Mark Rubin

Hypothesising after the results are known

Personalise
A group of three young women and two men of different ethnicities are in a business meeting in a modern day office. A bald man is talking to the group while there are laptops and documents on the table.
Time

29/05/2018 - 12:00 - 13:00

Address

Room 464, UNSW Business School, UNSW

Description

  • May 29, 2018
  • Speaker: Mark Rubin
  • Topic: Hypothesising After the Results are Known (HARKing): Are all Types of HARKing Bad for Science Under all Conditions?

Abstract

Hypothesizing after the results are known, or HARKing, occurs when researchers check their research results and then add or remove hypotheses on the basis of those results without acknowledging this process in their research report (Kerr, 1998). HARKing has been proposed as one of the causes of the replication crisis in science. In this presentation, I consider whether all types of HARKing are bad for science under all conditions.

In particular, I consider three forms of HARKing: (a) using current results to construct post hoc hypotheses that are then reported as if they were a priori hypotheses; (b) retrieving hypotheses from a post hoc literature search and reporting them as a priori hypotheses; and (c) failing to report a priori hypotheses that are unsupported by the current results. I consider the conditions under which each of these three types of HARKing is most and least likely to be bad for science. I conclude with a brief discussion about the ethics of each type of HARKing.

About the speaker

Mark Rubin is an associate professor in social psychology at the University of Newcastle, Australia.
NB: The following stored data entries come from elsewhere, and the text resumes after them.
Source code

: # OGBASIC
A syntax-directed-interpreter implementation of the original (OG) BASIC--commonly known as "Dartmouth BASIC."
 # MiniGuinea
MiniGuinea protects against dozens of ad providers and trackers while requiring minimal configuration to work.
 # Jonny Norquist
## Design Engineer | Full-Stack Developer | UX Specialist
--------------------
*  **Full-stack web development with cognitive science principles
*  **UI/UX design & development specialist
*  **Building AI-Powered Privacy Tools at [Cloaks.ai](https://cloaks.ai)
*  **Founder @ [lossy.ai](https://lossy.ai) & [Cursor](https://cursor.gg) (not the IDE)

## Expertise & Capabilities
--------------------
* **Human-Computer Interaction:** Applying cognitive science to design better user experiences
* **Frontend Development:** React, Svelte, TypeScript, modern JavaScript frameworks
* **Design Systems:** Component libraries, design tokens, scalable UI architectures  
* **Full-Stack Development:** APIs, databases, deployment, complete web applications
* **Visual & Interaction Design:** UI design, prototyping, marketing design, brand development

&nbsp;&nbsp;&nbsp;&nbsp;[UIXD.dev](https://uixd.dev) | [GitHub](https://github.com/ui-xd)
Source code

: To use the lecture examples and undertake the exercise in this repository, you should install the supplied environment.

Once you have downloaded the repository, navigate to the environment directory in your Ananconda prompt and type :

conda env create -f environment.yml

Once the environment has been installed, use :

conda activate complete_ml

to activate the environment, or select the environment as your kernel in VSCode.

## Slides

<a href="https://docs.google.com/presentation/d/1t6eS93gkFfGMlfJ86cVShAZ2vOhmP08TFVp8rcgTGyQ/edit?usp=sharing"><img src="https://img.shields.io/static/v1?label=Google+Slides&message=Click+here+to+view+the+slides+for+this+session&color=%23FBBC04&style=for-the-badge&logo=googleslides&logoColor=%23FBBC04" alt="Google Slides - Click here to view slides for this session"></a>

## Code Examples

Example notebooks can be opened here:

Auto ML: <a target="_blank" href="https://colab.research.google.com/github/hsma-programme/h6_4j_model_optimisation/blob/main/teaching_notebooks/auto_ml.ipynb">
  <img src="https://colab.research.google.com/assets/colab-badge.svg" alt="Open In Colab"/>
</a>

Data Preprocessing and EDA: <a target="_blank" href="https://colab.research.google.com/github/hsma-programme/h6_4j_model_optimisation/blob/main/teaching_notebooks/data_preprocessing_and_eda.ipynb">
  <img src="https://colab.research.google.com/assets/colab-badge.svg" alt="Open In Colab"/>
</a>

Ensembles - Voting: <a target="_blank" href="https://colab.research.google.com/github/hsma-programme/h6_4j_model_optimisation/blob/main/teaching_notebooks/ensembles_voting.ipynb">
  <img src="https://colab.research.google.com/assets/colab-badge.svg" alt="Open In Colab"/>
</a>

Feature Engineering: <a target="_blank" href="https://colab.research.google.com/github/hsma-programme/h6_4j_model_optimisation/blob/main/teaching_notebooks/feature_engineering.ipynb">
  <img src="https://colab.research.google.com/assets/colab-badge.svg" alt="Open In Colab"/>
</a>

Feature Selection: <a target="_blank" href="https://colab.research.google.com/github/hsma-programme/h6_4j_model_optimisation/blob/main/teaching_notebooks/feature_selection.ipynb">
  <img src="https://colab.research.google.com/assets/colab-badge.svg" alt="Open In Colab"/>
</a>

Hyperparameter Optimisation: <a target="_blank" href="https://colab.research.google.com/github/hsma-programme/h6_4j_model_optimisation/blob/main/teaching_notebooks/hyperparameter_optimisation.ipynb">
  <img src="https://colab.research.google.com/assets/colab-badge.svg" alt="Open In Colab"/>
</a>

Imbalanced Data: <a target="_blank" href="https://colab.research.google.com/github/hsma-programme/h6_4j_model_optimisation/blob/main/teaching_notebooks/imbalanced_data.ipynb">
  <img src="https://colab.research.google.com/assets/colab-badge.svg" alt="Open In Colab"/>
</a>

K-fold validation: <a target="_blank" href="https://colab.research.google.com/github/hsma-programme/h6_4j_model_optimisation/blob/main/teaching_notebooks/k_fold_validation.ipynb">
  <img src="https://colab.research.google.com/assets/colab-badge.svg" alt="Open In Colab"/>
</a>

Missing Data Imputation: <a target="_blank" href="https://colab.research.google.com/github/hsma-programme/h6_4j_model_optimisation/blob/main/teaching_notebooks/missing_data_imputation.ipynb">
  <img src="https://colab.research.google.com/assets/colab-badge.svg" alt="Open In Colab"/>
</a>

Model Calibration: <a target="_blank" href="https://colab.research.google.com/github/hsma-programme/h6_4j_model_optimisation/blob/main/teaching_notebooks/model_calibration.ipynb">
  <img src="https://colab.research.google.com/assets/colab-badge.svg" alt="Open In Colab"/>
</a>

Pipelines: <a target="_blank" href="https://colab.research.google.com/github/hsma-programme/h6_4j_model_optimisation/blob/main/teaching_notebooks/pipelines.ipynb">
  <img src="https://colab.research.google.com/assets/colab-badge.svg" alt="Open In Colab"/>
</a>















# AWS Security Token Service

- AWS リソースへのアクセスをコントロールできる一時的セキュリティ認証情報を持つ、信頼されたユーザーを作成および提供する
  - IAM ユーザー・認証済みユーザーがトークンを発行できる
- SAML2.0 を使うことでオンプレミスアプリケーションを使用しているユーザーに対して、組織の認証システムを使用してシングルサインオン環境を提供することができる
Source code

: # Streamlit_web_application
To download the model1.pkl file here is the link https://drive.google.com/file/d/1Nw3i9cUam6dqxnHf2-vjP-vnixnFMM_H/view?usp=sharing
He received a Master’s degree from the London School of Economics and a PhD from Cardiff University, UK. He is best known for his work on social identity and intergroup relations, including research on prejudice and stereotyping. His recent work has considered the causes of the replication crisis in psychology and beyond, including hypothesising after the results are known, the use of significance testing in exploratory research situations, and the problem of sample-contingent data analyses.